- **Excerpt**
The possible mechanism for the reduction in Plaque Index with ozone irrigation may be the antibacterial effect on the plaque microorganisms or may be by disruption of subgingival plaque rather than instant killing of microorganisms.
In the present study, when the comparison was made between all the three groups ozonated water showed slightly better improvement than chlorhexidine and povidone iodine. However, a statistically significant improvement was seen only with Plaque score. Ramzy et al.14 found a significant improvement in Plaque score treated by SRP alone along with ozone application. The ozonated water had strong bactericidal activity in a biofilm and also inhibited the accumulation of plaque in vitro.
In our study at 3 months there was no statistical difference found between groups. All three groups i.e., ozone treated group, chlorhexidine and povidone iodine group ranked similar. This was in accordance with Kaur A et al.15 where inter group comparison of mean gingival score was statistically nonsignificant at baseline, 4 weeks and 3 months. Irrigation of the gingival tissue results in an alteration in the composition of plaque thereby resulting in reduced inflammation as well as resulting in healthier gingival tissue.

- **What you have to do**
Continue the periodontal irrigation discussion from the end of its final sentence, in the same technical register. The listing that follows is not needed for anything here.

- **Entries shown**
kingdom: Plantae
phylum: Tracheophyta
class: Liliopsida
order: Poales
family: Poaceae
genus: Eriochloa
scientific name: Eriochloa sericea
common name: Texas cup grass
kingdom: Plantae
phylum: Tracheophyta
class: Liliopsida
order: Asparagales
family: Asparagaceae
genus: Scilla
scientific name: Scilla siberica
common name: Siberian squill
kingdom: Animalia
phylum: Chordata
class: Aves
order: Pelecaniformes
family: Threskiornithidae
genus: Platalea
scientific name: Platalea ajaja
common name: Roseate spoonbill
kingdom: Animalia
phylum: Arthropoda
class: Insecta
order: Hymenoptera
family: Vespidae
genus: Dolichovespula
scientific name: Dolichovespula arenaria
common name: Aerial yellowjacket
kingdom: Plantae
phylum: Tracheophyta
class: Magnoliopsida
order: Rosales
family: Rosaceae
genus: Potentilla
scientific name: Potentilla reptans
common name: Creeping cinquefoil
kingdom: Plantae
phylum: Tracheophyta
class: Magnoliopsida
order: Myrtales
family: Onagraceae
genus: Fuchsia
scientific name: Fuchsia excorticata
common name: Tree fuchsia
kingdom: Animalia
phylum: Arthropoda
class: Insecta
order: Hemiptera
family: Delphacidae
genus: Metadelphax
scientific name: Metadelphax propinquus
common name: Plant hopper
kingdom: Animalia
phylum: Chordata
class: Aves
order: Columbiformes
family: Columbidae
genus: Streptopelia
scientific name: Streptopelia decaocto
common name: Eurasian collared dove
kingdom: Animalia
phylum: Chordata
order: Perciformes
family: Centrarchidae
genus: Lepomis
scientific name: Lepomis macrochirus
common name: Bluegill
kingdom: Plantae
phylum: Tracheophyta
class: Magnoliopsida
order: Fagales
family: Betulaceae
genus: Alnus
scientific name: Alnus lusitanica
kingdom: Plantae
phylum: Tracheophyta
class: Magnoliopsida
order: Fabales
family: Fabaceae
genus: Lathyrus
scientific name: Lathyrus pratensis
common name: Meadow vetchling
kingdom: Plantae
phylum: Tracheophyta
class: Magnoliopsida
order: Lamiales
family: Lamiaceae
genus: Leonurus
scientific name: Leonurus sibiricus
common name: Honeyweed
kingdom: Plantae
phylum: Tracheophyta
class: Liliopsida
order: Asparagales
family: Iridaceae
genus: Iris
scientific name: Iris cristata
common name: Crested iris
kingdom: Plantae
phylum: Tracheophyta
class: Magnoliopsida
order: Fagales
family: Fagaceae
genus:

- **Output below**
This was also in accordance with Lander et al.16 who has determined the effect of single subgingival irrigation of 0.2% CHX at baseline and at weeks 1,2,3,4,5,7 and 10, and has shown reduction in the gingival index from baseline to 1 week.
In this study Sulcus bleeding Index scores at the end of 3 months showed no significant difference at the end of 3 months with p value as 0.578. Pairwise comparison also showed no statistical difference.17
This may be attributed to the fact that both chlorhexidine and ozone mechanize by disrupting the cell wall, thereby damaging the cellular components. However, the use of ozone is justified as a new option of irrigating agent with antimicrobial action without developing resistance which results from oxidation of microbial cellular components.
Our study showed that at the end of 3 months none of the pairs showed significant difference. However, there can be difference observed between all the three groups but it was not statistically significant.
The result is in accordance with Hirshi TS et al.18 where on intergroup comparison they did not observe any significant change in terms of pocket depth.
In our study percentage reduction in PPD was slightly better in ozone as compared to chlorhexidine and povidone iodine. Though, on intergroup comparison the results were non- significant.
This can be attributed to better antimicrobial action against P.gingivalis, Parvimonas Micra, Tannerella forsythia on irrigation with ozone compared to chlorhexidine as observed by Huth et al.19
This study demonstrated that mean CAL gain was statistically significant in all groups after 3 months and Intergroup comparison showed that difference between the groups was not significant.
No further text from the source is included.